In terms of PCR and the reliability of molecular testing, a complete correlation was observed between the results of the IS900 and ISMAP02 targets. This was surprising but not unusual as observed in a similar study [
23].
The nested ISMAP02 PCR detected 29 further positive samples increasing the sensitivity of the assay by 10%. However, among these additional samples, when re-examined, 8 from herd H4 were found negative by 2 other specific nested PCRs (IS900 and F57) based on independent triplicate results. The presence of these false positive test results may come from a single assay problem for H4, or may be representative of a larger reliability issue with nested PCR in this context. As well as the 8 putative false negatives, 10 of the remaining extra positives came from herds H2 (2008), H5 and H7 which were negative by both culture and first round PCR (Table
2). This may of course represent an excellent added sensitivity afforded by nested PCR for these 10 samples, or it could be indicative of potential problems with this extra test. We feel that the need for increased sensitivity must therefore be balanced with the risk of producing false positives among the results.

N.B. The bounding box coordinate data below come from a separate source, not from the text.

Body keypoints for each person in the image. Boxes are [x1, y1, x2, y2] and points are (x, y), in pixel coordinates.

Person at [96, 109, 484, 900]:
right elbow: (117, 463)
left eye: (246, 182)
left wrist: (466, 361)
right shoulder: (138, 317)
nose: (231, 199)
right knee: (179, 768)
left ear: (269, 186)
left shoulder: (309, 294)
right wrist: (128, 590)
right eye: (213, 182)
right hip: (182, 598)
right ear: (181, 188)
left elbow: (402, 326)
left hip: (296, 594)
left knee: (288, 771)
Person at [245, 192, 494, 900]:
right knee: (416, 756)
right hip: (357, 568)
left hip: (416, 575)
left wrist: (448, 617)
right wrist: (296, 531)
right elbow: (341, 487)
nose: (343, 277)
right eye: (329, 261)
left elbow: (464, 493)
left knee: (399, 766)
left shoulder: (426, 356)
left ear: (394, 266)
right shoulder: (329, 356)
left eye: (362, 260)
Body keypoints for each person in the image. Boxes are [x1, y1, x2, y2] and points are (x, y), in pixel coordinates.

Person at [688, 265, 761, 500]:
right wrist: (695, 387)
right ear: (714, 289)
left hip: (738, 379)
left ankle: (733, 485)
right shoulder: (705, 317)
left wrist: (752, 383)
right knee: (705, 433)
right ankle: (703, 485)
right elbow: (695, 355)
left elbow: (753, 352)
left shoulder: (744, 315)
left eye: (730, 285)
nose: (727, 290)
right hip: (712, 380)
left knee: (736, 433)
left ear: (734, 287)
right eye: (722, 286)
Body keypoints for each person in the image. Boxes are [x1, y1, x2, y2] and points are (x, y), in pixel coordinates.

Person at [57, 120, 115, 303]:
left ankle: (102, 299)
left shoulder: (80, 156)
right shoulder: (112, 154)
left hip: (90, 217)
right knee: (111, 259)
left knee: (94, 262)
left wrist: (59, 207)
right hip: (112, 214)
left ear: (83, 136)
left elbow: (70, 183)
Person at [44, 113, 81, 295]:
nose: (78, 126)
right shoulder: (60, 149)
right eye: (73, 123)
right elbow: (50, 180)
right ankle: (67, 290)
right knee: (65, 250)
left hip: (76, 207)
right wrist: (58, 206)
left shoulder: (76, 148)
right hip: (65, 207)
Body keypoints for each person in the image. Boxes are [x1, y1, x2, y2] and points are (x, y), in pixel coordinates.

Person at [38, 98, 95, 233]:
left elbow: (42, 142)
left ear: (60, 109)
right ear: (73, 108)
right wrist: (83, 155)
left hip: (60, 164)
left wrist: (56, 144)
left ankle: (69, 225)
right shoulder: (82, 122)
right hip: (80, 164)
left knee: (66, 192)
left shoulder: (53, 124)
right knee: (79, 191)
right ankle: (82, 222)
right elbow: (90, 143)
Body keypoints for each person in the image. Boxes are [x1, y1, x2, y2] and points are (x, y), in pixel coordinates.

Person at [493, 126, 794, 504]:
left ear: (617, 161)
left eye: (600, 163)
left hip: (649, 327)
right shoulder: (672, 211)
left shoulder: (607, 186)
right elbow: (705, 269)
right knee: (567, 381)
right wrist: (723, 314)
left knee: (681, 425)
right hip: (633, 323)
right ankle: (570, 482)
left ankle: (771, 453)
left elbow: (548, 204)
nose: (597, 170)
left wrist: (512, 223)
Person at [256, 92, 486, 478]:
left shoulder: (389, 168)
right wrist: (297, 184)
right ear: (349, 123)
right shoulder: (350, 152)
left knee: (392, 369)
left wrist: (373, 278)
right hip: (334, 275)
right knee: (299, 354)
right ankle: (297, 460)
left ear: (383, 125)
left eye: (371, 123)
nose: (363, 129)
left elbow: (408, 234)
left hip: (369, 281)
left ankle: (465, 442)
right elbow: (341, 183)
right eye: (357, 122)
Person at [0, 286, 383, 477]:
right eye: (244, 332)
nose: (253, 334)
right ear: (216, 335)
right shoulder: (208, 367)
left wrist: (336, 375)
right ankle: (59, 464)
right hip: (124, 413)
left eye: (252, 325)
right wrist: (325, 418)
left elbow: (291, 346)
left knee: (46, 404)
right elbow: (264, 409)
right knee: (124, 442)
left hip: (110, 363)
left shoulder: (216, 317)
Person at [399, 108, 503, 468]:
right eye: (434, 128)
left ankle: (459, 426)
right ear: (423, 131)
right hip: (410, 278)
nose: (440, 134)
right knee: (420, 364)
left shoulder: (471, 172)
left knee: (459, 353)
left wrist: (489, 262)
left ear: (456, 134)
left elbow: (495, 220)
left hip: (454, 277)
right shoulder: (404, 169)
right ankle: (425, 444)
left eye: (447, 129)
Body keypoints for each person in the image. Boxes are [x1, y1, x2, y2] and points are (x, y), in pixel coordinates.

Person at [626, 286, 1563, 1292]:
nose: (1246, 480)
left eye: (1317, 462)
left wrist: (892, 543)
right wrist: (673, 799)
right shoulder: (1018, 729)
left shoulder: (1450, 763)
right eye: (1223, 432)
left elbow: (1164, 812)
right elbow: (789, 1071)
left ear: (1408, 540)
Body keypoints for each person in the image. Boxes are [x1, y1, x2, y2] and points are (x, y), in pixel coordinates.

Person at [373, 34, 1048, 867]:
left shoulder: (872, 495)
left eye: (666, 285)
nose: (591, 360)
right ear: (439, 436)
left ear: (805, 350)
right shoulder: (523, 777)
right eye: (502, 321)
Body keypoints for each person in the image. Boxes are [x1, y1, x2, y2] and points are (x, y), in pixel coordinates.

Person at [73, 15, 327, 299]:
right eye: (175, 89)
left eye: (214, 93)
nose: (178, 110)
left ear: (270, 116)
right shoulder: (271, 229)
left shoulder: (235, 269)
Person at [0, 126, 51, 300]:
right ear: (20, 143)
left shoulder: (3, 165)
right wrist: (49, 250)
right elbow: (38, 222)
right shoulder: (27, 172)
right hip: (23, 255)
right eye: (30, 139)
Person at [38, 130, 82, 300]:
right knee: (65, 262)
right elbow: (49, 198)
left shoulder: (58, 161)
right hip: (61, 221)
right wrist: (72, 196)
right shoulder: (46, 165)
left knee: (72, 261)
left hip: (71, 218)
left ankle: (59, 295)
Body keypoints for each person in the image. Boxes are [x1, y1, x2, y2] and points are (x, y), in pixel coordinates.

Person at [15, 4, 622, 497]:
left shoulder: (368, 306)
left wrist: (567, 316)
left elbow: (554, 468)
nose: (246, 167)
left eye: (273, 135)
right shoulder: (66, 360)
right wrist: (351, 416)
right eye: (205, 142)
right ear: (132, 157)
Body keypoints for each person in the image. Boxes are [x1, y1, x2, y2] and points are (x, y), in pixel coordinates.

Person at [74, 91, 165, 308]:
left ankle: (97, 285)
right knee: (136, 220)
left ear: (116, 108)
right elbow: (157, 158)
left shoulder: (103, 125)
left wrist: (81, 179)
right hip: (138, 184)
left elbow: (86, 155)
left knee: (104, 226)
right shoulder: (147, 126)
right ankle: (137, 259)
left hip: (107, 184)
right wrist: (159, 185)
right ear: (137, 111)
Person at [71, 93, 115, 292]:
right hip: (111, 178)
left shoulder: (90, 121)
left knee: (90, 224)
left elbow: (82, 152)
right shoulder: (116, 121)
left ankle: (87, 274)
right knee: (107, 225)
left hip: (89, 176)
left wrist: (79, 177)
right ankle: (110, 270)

The presence of environmental mycobacteria (
Mycobacterium non-chromogenicum and
Mycobacterium terrae) within certain herds is another important finding although how it impacts on an animal's susceptibility to MAP infection is hard to assess (if at all). These mycobacteria belong to the M. terrae complex and were originally classified as non-pathogenic saprophytes, but their pathogenic status is changing. They have been isolated from soil and are usually present in clinical samples as an environmental contaminant.
Mycobacterium nonchromogenicum has also been isolated in cattle infected by bovine tuberculosis [
28]. Interestingly, the 18 samples from which
Mycobacterium non-chromogenicum and
Mycobacterium terrae have been isolated were PCR negative for MAP DNA which indicates that these two insertion sequence IS900 and ISMAP02 are not present in these mycobacteria.
Infected animals shed MAP in milk but also in the environment where MAP persists and survives in the soil, water and sediment [
29]. To minimise exposure of the human population as described previously by Hermon Taylor (2010), there is a need to understand all the potential reservoirs and all the transmission routes for MAP. If this pathogen is proven to be zoonotic, the implication for the dairy industry worldwide would be enormous [
30] especially in countries like Ireland where exported milk and dairy products are significant for the national economy. It follows therefore that all countries with a paratuberculosis related problem should be working towards a rapid, standardised and reliable indicator of infection. Based on our experience, PCR should play a significant role in this.
Conclusion
In this study culturing of MAP was characterised by poor recovery (7.9%) but high specificity. In contrast, the PCR produced faster results with improved sensitivity (36%). The correlation between the culture and PCR result was poor at the individual animal level but in complete agreement at the herd level. Based on our experience, the choice of test employed by veterinarians should be guided by their objectives; a PCR test will produce a rapid result which may act as an "early warning" for the disease status of the herd especially if multiple animals are tested concurrently and periodically. As seen with other studies, IS900 and ISMAP02 are equally reliable as DNA targets for MAP, and the added sensitivity afforded by a nested PCR must be balanced with the potential for introducing false positive results. Despite the obvious advantages of introducing routine molecular testing for potentially infected animals, the culturing method (liquid or solid based) still remains the gold standard despite its logistical and practical limitations.
Competing interests
The authors declare that they have no competing interests.
Authors' contributions
PED carried out the culturing, molecular analysis and drafting of the manuscript. WC and JB were the veterinarians responsible for co-ordinating the sampling, collection and transport of the faecal samples. AC and JO'M are the principal investigators and grant awardees who designed and managed the study, as well as editing the manuscript.
All authors read and approved the final manuscript.